Firmen dürfen trotz mancher Lieferengpässen auf den Aufschwung hoffen

Die wirtschaftliche Lage in Deutschland entspannt sich etwas, die Lieferengpässe werden weniger. Auch in Backnang und der Umgebung geht es langsam wieder bergauf – allerdings noch nicht bei allen Unternehmen.
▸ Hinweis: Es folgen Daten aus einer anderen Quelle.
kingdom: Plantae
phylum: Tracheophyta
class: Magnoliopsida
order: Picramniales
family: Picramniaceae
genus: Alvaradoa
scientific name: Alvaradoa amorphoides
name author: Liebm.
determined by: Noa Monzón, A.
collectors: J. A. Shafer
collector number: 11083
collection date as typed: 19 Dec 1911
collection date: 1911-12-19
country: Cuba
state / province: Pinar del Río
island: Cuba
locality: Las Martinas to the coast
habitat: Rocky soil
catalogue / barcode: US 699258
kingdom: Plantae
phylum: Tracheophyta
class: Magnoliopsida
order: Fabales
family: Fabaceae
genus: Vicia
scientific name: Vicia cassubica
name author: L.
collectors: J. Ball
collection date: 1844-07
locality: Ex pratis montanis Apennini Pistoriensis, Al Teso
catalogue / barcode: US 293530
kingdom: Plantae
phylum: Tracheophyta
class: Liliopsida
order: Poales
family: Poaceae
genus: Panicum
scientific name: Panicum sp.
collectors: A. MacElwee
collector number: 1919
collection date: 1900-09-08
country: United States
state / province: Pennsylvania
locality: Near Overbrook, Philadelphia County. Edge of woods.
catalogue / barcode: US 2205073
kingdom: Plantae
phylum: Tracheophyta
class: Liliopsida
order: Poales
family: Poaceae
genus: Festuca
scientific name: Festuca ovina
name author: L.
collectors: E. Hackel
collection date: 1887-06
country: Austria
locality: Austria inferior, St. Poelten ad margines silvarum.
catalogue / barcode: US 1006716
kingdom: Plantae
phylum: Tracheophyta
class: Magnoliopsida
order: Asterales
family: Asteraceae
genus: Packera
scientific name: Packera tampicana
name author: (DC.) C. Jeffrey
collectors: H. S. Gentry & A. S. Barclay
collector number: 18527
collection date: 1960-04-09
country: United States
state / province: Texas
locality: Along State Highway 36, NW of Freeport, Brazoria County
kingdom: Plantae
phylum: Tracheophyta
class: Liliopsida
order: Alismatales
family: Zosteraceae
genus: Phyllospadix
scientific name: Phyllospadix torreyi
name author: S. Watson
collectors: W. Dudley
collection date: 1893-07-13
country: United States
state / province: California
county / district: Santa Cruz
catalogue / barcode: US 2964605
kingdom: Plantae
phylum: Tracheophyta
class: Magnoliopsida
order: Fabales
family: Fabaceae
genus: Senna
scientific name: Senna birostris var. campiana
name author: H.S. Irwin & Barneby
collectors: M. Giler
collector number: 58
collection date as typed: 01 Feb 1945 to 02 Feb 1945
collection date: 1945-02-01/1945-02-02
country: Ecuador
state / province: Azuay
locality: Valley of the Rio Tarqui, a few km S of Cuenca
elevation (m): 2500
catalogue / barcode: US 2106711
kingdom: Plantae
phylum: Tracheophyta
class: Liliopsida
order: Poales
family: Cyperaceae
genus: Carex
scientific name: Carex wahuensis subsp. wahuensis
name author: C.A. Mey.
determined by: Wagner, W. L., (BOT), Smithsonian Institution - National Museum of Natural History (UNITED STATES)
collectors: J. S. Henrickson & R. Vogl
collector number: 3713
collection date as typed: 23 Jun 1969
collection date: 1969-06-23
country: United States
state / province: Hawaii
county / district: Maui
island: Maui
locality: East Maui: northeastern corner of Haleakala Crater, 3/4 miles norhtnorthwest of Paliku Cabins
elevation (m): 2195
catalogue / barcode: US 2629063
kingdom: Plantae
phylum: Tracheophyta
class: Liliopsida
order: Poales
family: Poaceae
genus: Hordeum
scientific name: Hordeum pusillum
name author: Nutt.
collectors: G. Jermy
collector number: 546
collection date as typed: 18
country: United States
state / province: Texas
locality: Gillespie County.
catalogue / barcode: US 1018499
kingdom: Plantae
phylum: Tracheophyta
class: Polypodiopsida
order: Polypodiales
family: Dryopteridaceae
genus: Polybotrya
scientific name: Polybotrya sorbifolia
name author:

Firmen dürfen trotz mancher Lieferengpässen auf den Aufschwung hoffen

Die Firma Lochmann Berufskleidung ist noch immer von Lieferengpässen betroffen. Insbesondere Reißverschlüsse fehlen, sagt Inhaber Michél Lochmann. Foto: Tobias Sellmaier

Von Melanie Maier

Rems-Murr. Die Wirtschaft hatte im vergangenen Jahr hart zu kämpfen. Neben der Inflation und der Energiekrise – die sich selbstverständlich auch auf die Firmen und Unternehmen im Rems-Murr-Kreis ausgewirkt haben – ist es in vielen Branchen zu Lieferengpässen gekommen, zum einen wegen Rohstoffknappheit, zum anderen wegen gedrosselter Produktionskapazitäten infolge der Coronapandemie. Jetzt scheint sich die Lage ein wenig zu entspannen.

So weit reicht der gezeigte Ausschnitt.